Summer Wheat has become an art fair staple, but unlike some other stalwarts of the commercial circuit, she never sticks to schtick. In other words, just as fast as collectors seem to clamor over her work, she moves onto a different series, technique, or medium—making us always excited to see what she’s whipped up this time around. On view at Shilamlt Nazarian's booth are three paintings that reference art historical representations of masculinity, like hunting and providing. In Wheat’s version, the empowered figures are female. In Breadwinner with Boiling Water for instance, a woman is “bring food forth,” says the gallery’s booth attendant. Her technique is unique. By pushing paint through a mesh screen and then using the reverse side as the surface, her textured images feel more like tapestries or textiles than they do canvases.
After Hours, 2018
Richard Heller Gallery, Los Angeles
$10,000 - 15,000
This photograph of After Hours by Paco Pomet does not do the painting justice. In person, the colors are almost otherworldly; rich cool hues radiate from the canvas, extenuated by the bit of warmth in the top left corner, and the moon looks as if it’s phosphorescent. The artist is known for his vivid depictions of dusk and twilight, but this image stands out from his oeuvre with its humor; the moon, the composition’s source of light, is sitting on roof as if stuck, waiting to be rescued by ladder. Pomet was born in Spain, where he currently lives, though he received his MFA from the School of Visual Arts in New York.
Valentino #X, 2018
Jenkins Johnson Gallery, New York and San Francisco
$3,000.00 - $10,000.00
Currently based in San Francisco, Wesaam Al-Badry was born in Nasiriyah, Iraq in 1984. At the age of seven, at the outset of the Gulf War, he, his mother, and his four siblings (including his three-day-old sister) fled on foot, hiking all night until they found refuge at a camp in Saudi Arabia.
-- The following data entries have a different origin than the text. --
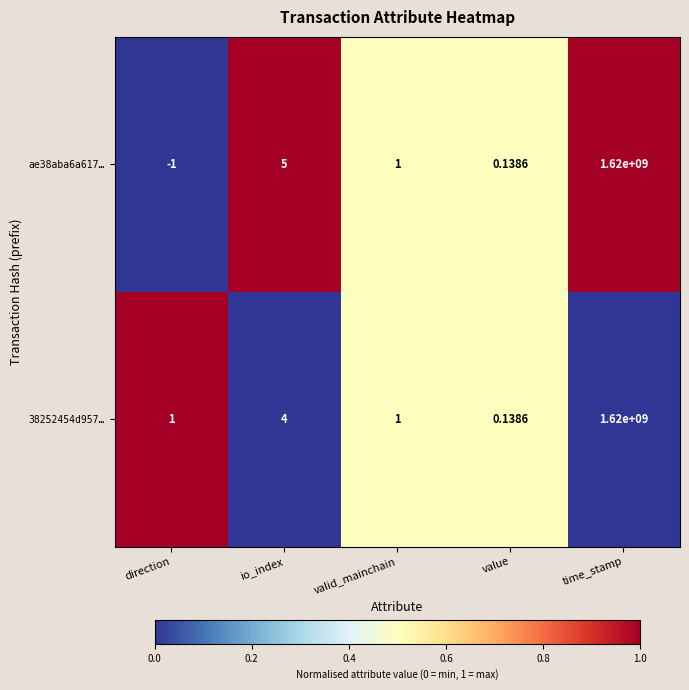

At which label does ae38aba6a617… first exceed 1?

io_index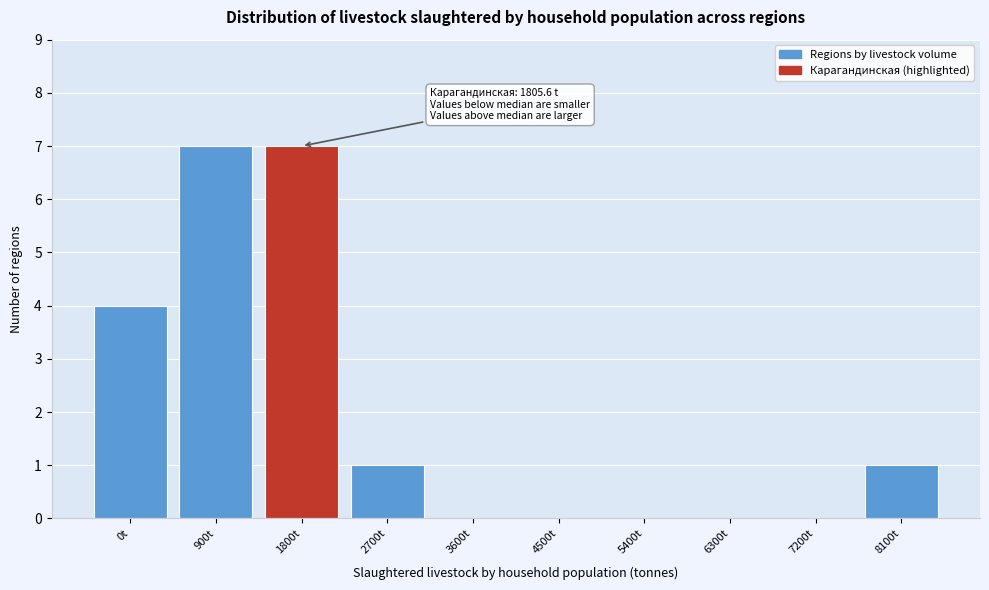

Reading left to right, what are all the values shown in this chart?

0t=4	900t=7	1800t=7	2700t=1	3600t=0	4500t=0	5400t=0	6300t=0	7200t=0	8100t=1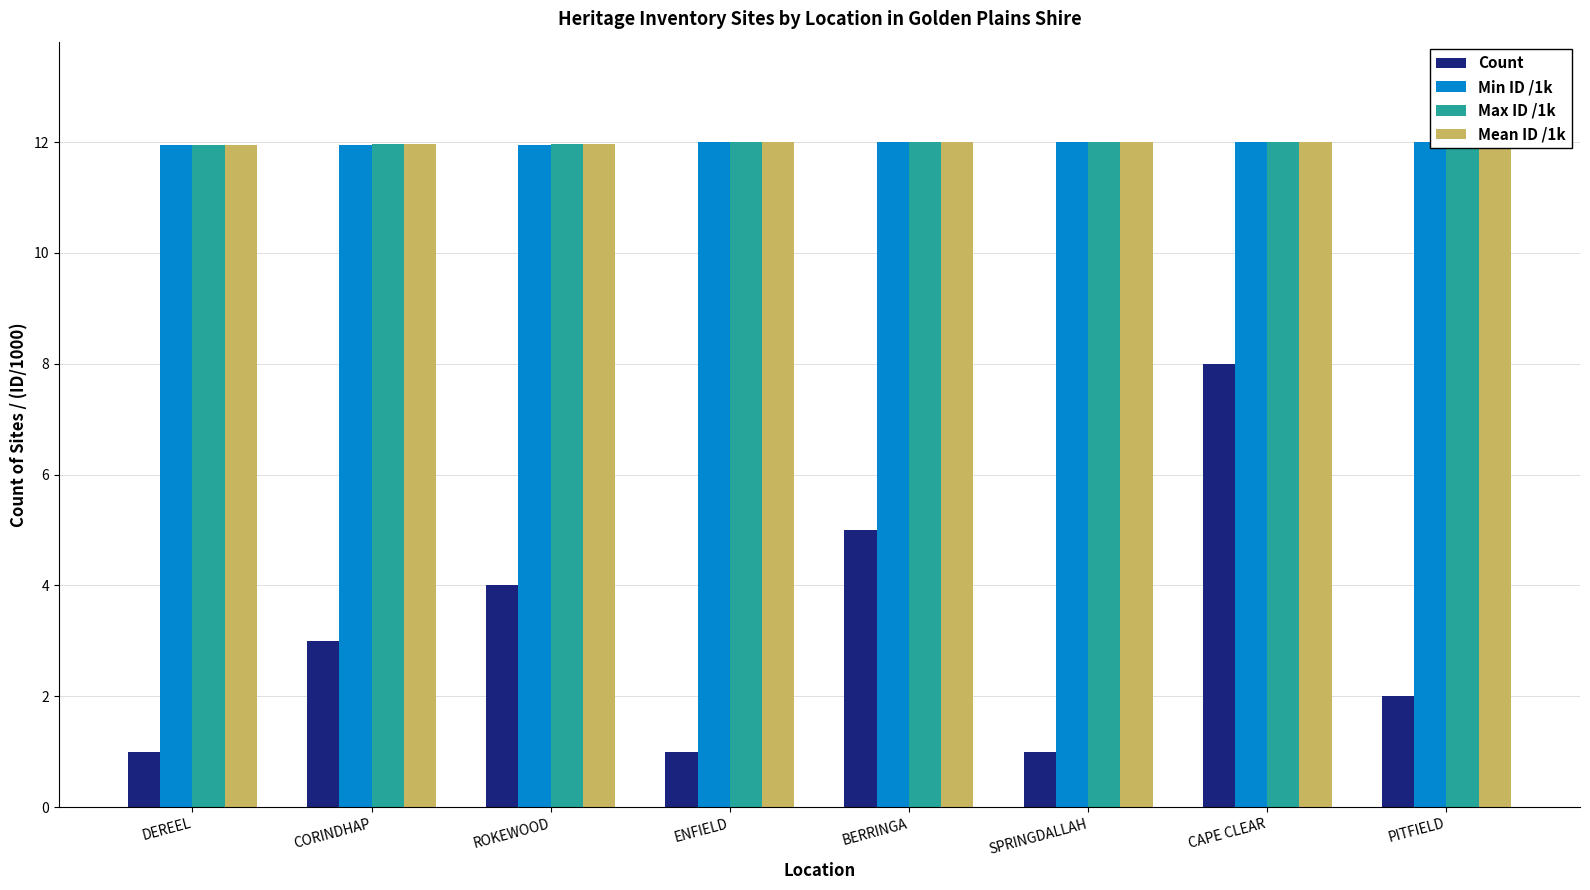

At how many categories does at least one series exceed 1?

8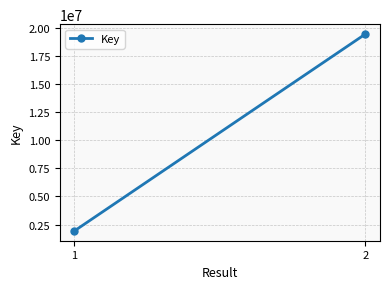

List the labels in order of value, smallest first.

1, 2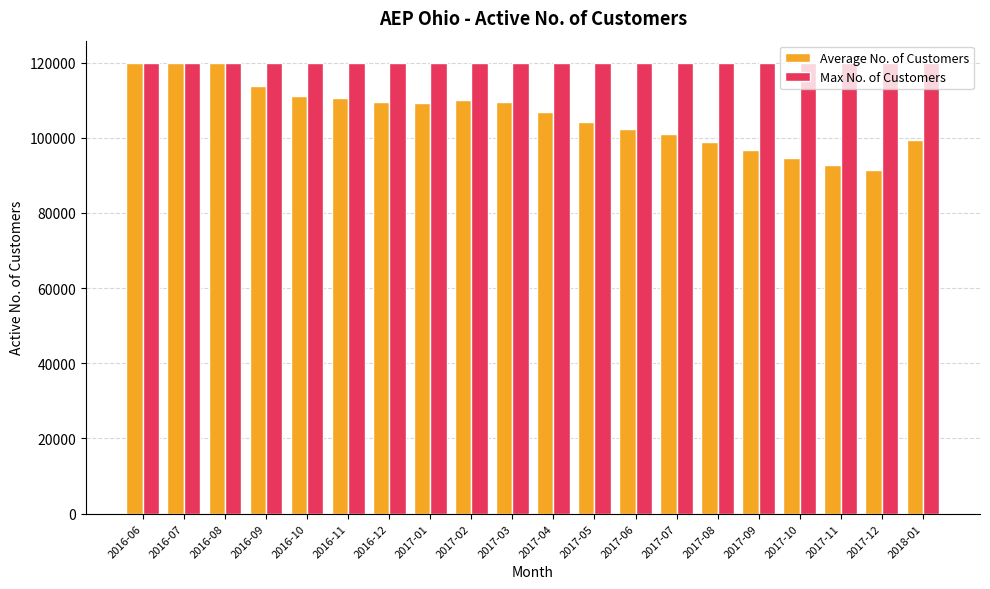

Rank the series by their average value, from lowest to highest.

Average No. of Customers, Max No. of Customers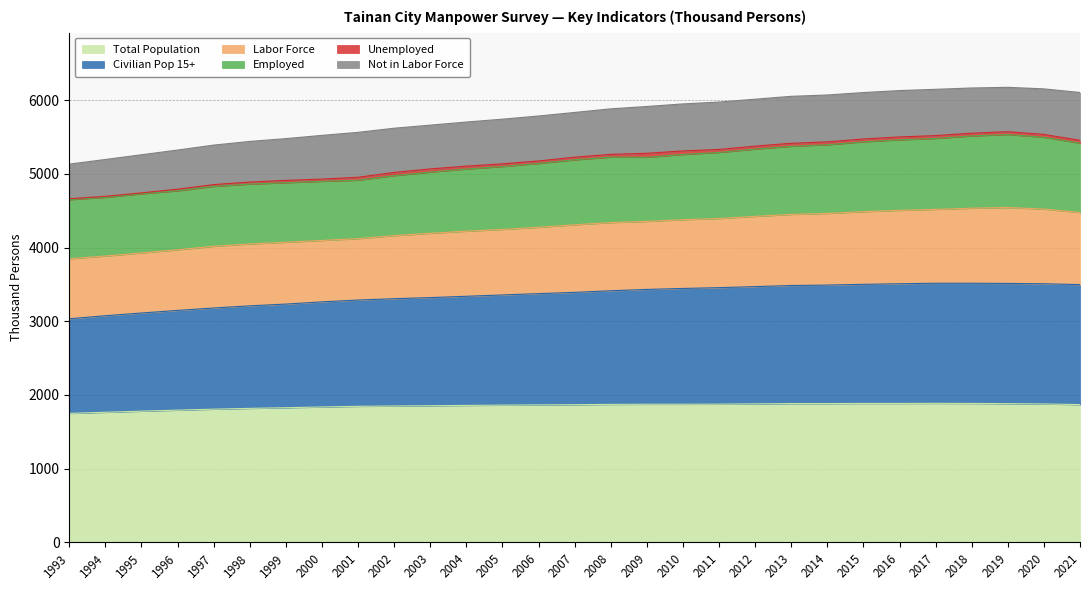

At which category is the sum across all series the highest?

2019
They remained at the refugee camp for four-and-a-half years, when they relocated to Nebraska. “As a young man growing up in middle America, Al-Badry fiercely felt the disconnect between his experiences in Iraq and the refugee camps and his new American reality,” says the gallery. But now, the relationship between Western ideals and traditional Muslim culture forms the bases of his work. In his artist statement he asks, “Would the Western World accept the niqab if it were on the racks of luxury fashion designers? What happens for the Islamic World by putting seasonal designer patterns/brands on millennia-old cultural traditions?” Al-Badry’s process begins by collecting vintage and contemporary scarves from couture houses like Hermes and Gucci, which he then turns into niqabs, the traditional clothes that some Muslim women wear to cover their faces in public. Staging portraits featuring women wearing these custom luxury niqabs, the artist displays Western consumerism’s influence on Muslim culture, revealing the tension between Occidental and Arab-Islamic ideologies. The artist currently has work at the “Contemporary Muslim Fashion” exhibition at the DeYoung Museum in San Francisco.